The former England midfielder’s current deal expires in the summer and, despite the offer of an extension, he has yet to commit to stay at the club he has been with since he was nine.

But while Gerrard may be deliberating his next move, reportedly wanting double the one-year contract on offer, he showed no hesitation on the pitch with a coolly-placed goal to set his side on the way to victory and provide a reminder of glory days gone by.

Restored to the starting line-up after being rested against Stoke on the 16th anniversary of his debut at the weekend – and now relieved from defensive duties in a more advanced role – the midfielder responded with his first goal in open play since the Merseyside derby at Anfield in January.

That completed the comeback after Adam Lallana had equalised goalkeeper Simon Mignolet’s unfortunate own goal in the first half and, when Wes Morgan was shown a red card, Jordan Henderson secured back-to-back Premier League victories for the first time since October.

A week can be a long time in football and in the space of seven days Gerrard and Mignolet have both experienced highs and lows.

Having been at fault for Ludogorets’ opener in their Champions League draw in Bulgaria last Wednesday the Belgium goalkeeper looked to have turned a corner with a clean sheet at the weekend.

However, the jitters which have become more frequent with every passing game and gradually infused his team, resulting in a side which resembles the consistency of jelly when put under pressure, returned quicker than you could say “goalkeeping howler”.

His inexplicable pass straight into the path of Esteban Cambiasso, who rolled a 25-yard shot just wide of an open goal, set the nerves jangling and within two minutes Leicester were in front thanks to more weak defending.

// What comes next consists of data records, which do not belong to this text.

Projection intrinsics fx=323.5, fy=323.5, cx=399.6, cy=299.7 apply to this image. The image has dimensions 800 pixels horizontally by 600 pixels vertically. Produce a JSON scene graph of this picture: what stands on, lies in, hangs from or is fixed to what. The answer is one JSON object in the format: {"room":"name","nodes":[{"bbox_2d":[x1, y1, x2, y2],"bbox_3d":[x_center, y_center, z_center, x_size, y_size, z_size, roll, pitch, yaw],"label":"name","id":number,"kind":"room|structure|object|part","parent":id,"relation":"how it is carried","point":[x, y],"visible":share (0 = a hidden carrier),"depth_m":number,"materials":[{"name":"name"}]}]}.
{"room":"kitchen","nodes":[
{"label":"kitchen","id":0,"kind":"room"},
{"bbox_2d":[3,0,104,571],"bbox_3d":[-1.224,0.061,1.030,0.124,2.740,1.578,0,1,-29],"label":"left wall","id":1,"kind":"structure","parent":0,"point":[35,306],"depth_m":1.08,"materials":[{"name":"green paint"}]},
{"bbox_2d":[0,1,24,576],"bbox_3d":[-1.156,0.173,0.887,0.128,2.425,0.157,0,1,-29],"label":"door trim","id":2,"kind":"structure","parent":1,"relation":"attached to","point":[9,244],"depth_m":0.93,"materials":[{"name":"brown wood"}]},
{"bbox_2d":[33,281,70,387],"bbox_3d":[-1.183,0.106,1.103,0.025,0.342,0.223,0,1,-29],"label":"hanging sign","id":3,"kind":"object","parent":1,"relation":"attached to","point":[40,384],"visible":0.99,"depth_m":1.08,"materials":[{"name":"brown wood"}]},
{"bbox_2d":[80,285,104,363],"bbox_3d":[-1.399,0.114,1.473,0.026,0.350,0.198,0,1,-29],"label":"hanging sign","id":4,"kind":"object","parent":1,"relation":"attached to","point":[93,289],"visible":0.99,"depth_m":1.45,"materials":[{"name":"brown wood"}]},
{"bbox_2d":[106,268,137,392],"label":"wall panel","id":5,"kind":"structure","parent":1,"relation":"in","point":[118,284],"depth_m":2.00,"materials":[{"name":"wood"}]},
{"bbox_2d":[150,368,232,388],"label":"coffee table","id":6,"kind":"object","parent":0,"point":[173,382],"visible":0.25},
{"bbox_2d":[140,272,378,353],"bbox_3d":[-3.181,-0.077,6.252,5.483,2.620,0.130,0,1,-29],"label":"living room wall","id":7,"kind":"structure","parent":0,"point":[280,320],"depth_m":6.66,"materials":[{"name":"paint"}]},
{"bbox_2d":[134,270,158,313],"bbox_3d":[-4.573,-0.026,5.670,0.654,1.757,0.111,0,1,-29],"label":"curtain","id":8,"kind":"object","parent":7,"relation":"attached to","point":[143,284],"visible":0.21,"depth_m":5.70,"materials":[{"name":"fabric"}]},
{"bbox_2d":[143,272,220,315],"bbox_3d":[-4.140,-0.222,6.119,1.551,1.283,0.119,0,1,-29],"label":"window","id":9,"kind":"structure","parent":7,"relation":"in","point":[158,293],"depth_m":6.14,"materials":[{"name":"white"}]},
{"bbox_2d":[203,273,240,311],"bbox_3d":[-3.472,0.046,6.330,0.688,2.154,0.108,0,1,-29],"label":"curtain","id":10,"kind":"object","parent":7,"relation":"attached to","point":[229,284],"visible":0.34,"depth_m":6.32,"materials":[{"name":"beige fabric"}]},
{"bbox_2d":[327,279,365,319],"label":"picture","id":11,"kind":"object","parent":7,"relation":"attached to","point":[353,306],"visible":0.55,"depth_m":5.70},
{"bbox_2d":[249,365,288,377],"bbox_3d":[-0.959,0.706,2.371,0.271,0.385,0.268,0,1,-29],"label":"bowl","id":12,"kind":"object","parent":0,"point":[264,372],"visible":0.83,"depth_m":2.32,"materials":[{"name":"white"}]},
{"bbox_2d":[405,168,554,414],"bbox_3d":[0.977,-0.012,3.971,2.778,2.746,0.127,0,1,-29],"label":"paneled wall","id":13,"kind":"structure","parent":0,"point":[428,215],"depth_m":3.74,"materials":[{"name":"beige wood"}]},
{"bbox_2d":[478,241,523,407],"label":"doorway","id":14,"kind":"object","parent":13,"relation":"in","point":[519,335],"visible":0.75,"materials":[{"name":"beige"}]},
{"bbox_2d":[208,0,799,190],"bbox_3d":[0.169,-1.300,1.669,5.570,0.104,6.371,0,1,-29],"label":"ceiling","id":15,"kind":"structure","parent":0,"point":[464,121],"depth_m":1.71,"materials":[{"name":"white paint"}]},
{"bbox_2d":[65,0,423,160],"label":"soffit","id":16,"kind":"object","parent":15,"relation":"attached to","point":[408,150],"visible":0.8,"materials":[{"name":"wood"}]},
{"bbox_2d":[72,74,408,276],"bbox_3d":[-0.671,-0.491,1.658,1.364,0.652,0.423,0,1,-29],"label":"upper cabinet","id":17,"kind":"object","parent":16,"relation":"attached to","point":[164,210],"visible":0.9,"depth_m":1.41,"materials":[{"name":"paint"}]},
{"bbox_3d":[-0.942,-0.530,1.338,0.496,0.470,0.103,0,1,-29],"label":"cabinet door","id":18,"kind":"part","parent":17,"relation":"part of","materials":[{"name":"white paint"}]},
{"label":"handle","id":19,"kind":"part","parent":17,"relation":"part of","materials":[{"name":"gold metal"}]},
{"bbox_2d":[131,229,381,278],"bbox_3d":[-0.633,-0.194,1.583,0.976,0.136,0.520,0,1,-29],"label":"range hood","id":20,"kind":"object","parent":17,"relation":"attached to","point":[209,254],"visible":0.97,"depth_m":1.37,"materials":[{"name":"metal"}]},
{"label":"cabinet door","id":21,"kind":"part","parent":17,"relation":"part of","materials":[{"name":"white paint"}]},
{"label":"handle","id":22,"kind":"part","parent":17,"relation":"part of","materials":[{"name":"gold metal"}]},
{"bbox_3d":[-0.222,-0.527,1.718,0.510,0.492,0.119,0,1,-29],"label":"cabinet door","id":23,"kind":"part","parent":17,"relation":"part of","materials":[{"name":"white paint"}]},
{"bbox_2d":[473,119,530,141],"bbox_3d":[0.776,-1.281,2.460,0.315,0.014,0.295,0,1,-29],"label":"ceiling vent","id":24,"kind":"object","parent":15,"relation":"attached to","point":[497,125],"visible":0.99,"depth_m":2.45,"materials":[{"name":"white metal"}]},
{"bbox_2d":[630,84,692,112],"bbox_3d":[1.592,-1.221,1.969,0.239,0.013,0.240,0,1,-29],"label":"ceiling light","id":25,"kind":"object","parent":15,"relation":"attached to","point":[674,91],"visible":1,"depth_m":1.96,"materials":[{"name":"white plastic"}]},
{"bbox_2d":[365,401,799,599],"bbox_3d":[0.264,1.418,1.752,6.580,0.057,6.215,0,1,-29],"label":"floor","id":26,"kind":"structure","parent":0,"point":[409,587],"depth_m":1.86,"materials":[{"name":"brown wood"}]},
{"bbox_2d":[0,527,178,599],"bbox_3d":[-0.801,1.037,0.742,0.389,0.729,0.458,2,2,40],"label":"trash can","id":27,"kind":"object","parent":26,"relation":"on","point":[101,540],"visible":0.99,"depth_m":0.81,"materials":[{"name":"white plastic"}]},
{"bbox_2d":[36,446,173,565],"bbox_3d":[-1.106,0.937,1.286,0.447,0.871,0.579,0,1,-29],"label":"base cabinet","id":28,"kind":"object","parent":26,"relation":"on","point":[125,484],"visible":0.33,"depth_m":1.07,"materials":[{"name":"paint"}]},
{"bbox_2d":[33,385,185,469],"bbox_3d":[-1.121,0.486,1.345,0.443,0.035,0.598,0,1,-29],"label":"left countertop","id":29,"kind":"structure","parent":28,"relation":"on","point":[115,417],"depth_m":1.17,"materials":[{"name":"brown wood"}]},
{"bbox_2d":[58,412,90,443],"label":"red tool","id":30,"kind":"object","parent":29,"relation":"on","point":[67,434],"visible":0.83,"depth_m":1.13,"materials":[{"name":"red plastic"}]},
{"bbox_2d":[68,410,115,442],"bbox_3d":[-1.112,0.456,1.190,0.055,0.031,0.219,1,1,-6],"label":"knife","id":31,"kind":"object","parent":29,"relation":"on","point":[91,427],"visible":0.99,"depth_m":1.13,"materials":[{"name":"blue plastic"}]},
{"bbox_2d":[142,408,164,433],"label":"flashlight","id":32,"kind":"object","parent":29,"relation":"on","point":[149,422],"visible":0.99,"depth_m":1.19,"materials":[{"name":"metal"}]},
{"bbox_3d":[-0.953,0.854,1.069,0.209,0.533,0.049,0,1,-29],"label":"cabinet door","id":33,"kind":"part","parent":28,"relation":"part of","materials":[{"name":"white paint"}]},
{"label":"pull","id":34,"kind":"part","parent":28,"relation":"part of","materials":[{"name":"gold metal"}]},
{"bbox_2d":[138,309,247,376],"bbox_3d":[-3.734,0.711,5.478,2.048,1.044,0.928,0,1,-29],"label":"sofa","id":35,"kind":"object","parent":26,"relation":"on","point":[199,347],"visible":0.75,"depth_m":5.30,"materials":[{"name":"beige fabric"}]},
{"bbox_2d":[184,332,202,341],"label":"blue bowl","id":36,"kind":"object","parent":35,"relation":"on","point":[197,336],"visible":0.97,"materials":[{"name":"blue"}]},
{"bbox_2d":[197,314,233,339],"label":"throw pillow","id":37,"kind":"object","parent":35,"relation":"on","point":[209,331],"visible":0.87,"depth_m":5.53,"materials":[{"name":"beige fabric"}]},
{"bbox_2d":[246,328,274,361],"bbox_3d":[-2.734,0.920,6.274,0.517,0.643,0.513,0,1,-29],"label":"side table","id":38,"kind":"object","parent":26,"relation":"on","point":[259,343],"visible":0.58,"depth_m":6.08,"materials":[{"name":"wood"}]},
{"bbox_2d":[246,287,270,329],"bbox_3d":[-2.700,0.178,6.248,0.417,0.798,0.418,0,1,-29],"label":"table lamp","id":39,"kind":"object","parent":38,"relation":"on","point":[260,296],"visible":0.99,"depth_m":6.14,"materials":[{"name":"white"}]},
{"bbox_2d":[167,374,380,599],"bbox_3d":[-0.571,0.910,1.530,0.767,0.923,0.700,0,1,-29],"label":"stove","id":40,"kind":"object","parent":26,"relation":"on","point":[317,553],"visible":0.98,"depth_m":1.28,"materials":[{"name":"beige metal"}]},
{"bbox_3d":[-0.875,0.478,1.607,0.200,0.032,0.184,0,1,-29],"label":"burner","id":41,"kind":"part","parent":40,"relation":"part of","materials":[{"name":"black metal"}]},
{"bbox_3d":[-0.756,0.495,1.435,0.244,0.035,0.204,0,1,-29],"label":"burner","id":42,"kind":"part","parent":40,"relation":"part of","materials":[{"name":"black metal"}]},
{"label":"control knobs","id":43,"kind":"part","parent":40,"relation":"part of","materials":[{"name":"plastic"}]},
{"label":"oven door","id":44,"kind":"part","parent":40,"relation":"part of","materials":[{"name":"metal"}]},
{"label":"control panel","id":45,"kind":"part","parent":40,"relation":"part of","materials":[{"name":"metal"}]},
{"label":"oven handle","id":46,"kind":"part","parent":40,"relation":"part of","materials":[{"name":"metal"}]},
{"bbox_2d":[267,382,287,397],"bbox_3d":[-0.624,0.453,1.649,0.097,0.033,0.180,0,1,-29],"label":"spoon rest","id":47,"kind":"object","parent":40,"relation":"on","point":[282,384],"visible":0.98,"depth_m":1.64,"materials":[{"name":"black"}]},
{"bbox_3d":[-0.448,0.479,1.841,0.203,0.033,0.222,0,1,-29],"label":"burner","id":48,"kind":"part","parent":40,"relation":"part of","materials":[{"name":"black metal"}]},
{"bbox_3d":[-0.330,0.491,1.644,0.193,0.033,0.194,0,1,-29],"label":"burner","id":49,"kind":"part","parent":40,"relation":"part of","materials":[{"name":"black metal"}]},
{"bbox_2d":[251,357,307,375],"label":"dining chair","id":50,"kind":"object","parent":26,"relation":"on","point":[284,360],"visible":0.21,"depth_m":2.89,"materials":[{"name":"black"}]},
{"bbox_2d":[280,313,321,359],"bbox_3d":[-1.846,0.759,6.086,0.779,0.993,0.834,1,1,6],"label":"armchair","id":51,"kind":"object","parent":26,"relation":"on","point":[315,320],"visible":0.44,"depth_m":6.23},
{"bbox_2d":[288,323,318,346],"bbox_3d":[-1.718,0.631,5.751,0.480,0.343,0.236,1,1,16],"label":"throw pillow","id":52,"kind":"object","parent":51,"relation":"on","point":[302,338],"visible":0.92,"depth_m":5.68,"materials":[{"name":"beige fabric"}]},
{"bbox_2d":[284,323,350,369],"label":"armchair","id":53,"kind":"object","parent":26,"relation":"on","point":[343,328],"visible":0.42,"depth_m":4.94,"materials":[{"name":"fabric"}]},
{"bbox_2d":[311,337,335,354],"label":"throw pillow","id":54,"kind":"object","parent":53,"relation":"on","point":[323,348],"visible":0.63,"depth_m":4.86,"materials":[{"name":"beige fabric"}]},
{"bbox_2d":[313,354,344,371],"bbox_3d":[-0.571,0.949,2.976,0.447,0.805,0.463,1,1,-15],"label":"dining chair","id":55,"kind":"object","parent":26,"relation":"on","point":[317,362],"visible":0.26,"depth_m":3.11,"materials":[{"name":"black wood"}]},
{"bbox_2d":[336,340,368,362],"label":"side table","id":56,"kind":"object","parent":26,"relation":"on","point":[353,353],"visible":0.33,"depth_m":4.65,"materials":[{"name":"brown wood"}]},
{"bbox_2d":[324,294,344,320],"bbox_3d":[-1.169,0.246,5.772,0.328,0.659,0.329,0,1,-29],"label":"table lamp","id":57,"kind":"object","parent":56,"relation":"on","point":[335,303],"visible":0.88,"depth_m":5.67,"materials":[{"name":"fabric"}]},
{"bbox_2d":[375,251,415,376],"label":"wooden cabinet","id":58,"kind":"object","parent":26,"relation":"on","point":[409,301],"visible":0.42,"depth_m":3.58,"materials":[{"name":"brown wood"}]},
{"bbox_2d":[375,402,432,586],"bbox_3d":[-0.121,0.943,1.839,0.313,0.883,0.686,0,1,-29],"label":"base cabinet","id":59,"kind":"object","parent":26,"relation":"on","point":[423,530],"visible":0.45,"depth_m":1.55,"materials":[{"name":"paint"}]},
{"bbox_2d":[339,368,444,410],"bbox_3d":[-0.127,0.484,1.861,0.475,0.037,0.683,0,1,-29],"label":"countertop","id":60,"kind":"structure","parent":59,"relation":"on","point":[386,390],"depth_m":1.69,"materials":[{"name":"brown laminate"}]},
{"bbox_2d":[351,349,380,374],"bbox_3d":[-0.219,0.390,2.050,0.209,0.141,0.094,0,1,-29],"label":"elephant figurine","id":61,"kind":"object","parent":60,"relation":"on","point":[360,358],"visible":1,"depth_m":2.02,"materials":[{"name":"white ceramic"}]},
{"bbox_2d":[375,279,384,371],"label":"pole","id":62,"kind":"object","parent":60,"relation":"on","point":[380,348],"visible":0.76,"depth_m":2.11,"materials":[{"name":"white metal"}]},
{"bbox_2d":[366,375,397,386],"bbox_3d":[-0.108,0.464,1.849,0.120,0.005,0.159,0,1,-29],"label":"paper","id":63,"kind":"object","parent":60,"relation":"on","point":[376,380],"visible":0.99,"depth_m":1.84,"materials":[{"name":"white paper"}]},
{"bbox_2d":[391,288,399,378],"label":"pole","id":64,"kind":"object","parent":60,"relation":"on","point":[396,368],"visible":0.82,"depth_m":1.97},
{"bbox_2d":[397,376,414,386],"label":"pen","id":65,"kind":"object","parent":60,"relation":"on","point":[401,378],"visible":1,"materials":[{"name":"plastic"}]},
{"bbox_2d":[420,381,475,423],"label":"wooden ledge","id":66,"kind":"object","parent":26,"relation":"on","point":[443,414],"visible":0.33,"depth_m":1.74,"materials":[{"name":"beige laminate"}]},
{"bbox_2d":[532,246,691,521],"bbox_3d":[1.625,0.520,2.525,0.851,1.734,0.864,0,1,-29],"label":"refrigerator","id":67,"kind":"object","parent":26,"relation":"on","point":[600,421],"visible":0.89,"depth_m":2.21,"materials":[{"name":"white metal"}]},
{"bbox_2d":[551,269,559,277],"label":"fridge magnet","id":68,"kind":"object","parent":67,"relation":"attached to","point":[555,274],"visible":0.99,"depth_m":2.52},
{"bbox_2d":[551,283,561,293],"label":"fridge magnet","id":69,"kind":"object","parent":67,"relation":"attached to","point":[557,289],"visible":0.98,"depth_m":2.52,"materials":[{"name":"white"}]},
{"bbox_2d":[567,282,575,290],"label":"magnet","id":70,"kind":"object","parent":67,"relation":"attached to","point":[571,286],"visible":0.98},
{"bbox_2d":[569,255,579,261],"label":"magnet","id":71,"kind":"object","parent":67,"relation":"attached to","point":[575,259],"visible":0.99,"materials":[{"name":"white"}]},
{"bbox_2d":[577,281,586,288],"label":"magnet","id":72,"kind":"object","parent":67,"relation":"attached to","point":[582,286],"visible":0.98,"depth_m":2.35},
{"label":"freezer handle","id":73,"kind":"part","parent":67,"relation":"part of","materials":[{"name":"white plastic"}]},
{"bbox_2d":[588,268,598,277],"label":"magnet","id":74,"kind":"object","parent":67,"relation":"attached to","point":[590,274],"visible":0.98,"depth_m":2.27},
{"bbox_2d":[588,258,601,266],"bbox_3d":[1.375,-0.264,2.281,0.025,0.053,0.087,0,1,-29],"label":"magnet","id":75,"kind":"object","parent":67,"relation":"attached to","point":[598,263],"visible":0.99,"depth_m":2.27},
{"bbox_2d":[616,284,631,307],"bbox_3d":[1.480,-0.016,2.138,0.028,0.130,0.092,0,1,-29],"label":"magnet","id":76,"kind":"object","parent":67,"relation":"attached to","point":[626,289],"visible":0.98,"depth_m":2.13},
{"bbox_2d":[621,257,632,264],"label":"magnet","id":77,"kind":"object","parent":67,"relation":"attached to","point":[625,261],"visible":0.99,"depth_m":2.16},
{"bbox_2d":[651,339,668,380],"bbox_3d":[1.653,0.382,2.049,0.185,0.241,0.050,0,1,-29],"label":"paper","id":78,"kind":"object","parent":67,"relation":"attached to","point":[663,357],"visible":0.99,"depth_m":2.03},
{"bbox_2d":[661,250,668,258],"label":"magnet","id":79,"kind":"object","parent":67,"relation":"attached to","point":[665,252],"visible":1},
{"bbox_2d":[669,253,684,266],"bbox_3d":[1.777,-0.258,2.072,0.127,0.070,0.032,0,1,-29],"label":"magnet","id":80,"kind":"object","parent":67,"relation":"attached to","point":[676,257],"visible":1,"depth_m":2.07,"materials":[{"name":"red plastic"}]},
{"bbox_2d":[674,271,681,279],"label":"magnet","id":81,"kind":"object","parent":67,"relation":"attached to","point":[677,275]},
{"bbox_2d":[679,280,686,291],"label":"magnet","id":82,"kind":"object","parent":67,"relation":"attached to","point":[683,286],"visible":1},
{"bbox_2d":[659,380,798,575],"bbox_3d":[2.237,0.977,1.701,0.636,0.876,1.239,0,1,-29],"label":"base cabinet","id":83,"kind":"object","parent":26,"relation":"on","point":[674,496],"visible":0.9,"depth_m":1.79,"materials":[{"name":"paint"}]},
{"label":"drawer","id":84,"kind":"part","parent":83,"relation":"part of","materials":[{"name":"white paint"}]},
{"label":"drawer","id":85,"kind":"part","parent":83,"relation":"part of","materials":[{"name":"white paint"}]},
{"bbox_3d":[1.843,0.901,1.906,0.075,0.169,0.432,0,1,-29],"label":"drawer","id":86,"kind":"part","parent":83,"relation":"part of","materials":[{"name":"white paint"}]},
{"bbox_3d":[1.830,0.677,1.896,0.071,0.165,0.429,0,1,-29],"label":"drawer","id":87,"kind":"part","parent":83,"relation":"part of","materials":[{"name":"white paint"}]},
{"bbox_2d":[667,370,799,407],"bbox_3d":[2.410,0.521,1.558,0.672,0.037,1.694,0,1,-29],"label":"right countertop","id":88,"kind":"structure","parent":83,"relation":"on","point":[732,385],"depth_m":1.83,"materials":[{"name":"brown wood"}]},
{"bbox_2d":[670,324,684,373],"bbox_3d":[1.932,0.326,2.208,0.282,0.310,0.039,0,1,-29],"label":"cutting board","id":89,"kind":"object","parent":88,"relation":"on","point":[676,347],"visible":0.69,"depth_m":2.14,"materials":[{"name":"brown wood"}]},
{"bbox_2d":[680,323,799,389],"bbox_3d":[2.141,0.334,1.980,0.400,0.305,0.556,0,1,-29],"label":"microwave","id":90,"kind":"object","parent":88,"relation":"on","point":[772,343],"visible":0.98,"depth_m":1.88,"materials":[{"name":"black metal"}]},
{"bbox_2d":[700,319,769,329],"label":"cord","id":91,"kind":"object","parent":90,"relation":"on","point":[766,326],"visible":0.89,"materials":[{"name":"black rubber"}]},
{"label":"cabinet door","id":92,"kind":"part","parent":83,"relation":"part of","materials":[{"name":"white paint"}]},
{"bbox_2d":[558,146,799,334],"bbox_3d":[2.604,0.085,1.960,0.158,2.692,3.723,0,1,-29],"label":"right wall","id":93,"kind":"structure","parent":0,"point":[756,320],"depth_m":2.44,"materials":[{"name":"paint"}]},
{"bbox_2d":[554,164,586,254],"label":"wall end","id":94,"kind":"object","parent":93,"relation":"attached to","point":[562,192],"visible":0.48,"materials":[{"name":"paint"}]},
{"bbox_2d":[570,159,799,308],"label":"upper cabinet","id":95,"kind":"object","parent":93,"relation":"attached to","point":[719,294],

It was unlucky in some ways as Mignolet made a good save when Jamie Vardy raced on to Riyad Mahrez’s through-ball. But from the rebound Martin Skrtel could only weakly head out Ulloa’s follow-up and the striker was given enough time to collect the ball and smash a shot against the near post which cannoned off Mignolet’s head and into the net.

Liverpool’s response was almost instantaneous; Gerrard’s free-kick was half-cleared to Lucas Leiva whose cross dropped at the feet of Lallana off Morgan and he smashed home the 50th league goal of his career.

The former Southampton midfielder, returning to the starting line-up, had looked neat and tidy with the ball at his feet but his wild lunge at Vardy, for which he was booked, a few minutes later was anything but.

In the first half Gerrard struggled to have much influence in a pin-ball midfield and it was Leicester’s own veteran midfielder Cambiasso, also 34, who exuded an air of calmness and control.

At the break Reds manager Brendan Rodgers made a tactical switch taking off Javier Manquillo, switching Glen Johnson back to right-back and bringing Alberto Moreno in on the left but it was a change he made last week which was more pivotal.

Against Ludogorets the captain was restored to an advanced role he previously occupied with great success in an attempt to allow Lucas to come in and provide more solidity.

And it was the Gerrard of old who strode into the penalty area in the 54th minute, having been involved in the build-up, to caress a shot past Kasper Schmeichel after Morgan could only dangle a foot at Raheem Sterling’s cross.

It got worse for the Leicester captain when he was red-carded just past the hour for hauling down Rickie Lambert as the Liverpool striker managed to get beyond him.

However, from the resulting free-kick the hosts launched a swift counter-attack and Gerrard showed he still had some life left in those ageing legs by charging back and using his experience to commit a cynical foul on Matty James before he could do too much damage.

Leicester were lucky not to be down to nine when Schmeichel collided with Gerrard inside the penalty area after he sprang the offside trap to race through – but referee Lee Mason waved play on.

Equally, the Foxes were unlucky when Cambiasso’s deflected shot was diverted wide by team-mate Vardy but by now Gerrard was relishing the open spaces and his cross to Sterling produced the cut-back for Henderson to score the third.

And no prizes for guessing who headed clear a corner in added time. As messages go it appeared to say “I’m not finished yet”.